Two years ago the Wildwood Halls of Ivy (that’s our fancy registered homeschool name) switched it up.

We started doing school year round.

 

 

I’d say the year round aspect of school has been a complete success.  I’m so glad we made the shift.  I only wish I had done year round school always.

The first year we tried year round our schedule (and our life) was in quite a bit more upheaval than it currently is and our weeks off were wildly flexible.  God was gracious and that free time fit our needs more organically and fluidly when the occasion called for it.  It worked, but I wouldn’t call it an ideal year and I’d love to never repeat it.

This year we’ve been much more capable of sticking to a more consistent routine.  Pretty much right on target we’ve attended school for six weeks on and one week off, Christmas break being an exception.

 

 

I tell you what, every six weeks, on that one week off, I am convinced that this schedule (and that one free week) are literally saving my sanity.  (And therefore rescuing the sanity of my children as a byproduct.)

It’s a geniu plans for our house right now.  A perfect fit.  (The troubling truth about perfect fits in a homeschool rhythm is that they are not eternally perfect.  Much to my disappointment.)  But, for right now, it’s just what we need.

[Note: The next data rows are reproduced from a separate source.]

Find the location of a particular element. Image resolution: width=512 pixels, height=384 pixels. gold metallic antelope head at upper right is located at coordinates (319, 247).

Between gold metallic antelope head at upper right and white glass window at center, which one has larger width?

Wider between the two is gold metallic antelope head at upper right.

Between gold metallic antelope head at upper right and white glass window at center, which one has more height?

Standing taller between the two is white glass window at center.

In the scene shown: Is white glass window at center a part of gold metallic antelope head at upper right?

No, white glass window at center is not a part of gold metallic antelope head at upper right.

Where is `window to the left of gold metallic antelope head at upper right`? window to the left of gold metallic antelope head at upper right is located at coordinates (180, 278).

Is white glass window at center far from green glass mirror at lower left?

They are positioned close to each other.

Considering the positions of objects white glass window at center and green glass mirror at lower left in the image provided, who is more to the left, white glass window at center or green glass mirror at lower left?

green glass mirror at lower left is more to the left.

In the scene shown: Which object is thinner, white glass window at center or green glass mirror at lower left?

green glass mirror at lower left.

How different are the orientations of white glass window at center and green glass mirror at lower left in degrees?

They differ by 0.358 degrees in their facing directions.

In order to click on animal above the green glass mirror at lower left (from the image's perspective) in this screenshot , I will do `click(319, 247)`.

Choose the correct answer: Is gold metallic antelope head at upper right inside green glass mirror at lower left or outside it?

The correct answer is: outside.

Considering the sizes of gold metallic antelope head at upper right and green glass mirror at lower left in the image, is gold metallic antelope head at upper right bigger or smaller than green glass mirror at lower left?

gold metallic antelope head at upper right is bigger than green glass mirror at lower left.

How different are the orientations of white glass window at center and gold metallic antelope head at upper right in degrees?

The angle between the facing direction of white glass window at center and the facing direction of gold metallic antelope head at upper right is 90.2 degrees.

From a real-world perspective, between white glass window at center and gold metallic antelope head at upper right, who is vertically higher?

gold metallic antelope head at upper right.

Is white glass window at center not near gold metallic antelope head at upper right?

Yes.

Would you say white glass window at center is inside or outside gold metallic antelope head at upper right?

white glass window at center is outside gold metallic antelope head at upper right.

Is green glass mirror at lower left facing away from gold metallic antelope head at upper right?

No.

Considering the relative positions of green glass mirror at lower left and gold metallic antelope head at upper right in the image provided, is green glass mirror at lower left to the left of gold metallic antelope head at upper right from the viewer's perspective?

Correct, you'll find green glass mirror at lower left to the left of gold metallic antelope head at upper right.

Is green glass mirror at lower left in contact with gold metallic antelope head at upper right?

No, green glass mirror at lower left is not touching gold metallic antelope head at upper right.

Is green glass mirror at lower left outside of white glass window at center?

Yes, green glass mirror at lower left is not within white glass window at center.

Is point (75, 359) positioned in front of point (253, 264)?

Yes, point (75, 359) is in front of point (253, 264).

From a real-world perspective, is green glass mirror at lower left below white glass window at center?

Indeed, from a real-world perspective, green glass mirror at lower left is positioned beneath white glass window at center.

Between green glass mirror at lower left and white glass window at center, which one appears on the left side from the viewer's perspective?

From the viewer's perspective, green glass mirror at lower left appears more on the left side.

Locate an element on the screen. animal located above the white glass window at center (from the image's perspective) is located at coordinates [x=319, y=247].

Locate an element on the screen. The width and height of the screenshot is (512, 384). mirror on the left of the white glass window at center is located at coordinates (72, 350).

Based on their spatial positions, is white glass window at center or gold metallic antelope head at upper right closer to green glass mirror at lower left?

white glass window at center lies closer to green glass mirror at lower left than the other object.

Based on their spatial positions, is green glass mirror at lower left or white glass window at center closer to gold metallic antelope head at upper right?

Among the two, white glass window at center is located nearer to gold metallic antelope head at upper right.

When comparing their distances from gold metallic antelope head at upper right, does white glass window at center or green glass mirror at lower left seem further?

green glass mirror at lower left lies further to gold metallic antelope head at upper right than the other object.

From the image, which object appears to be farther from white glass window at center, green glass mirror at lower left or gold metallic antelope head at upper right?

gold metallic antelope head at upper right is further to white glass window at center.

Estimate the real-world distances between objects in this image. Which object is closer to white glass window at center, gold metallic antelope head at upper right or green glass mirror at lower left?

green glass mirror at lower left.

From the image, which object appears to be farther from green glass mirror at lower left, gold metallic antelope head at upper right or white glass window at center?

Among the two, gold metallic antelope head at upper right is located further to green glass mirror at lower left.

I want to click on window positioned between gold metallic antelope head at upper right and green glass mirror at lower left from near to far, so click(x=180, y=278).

At the six week mark in home educating, I’m not completely spent, exhausted, burned out or frustrated, but I’m anxious for a break and just shy of several of those adjectives.

During the previous six weeks I’ve had time to delve into subjects and to see where the gaps are in each student’s particular areas of weaknesses and the beams of sunlight in each student’s strengths.

My finger is on the pulse, so to speak.  And I’m ready and capable of doing the fine tuning.  A week off to plan and to reorganize and to redirect is well timed.

 

 

At six weeks a couple of household chores have stacked up and I am actually motivated to conquer them.  I’ve got a handful of recipes I want to cook, stories I want to tell, letters I want to send, long phone calls I want to make, mornings I want to sleep in, board games I want to play, Netflix series I want to introduce the kids to.

And for a few days we sleep in or stay home or take a trip.  We clean up or make piles for the thrift store.  The kids play Legos for hours on end.  We plan elaborate meals (like an entirely homemade burger and fries dinner I’ll surely share in a Five Finds Friday post soon).

 

 

During the week off I spend a little time regrouping and adding in structure where it’s been lost and taking out extras that have bogged us down and pinpointing some special areas the kids need to progress in.

And then I spend several days NOT thinking about school at all.  I write and dive into larger projects.  I organize the kitchen pantry.  I sit on the porch and read extra chapters of the book I keep forgetting about.

And by the week’s end, I am ready to ramp up for six more weeks.  I’m encouraged to hold tight to what works in our routine and to let go of what is tedious and unhelpful.  I’ve got an energy boost, like drinking a five hour energy beverage or something, but less weird and scary.

 

 

If I could have a homeschool do-over, I’d start right from the beginning with this six weeks on and one week off routine.  But I don’t have a do-over.  (Not for school.  Not for life.)  But I have this school year, this next six weeks, this schedule right now.

And it is saving me, saving our homeschool, empowering me as a teacher and as a human, protecting us from burn out and fatigue, from despair and slack.

Hooray for a week off.  And hooray for six weeks on.  It’s working so well for right now.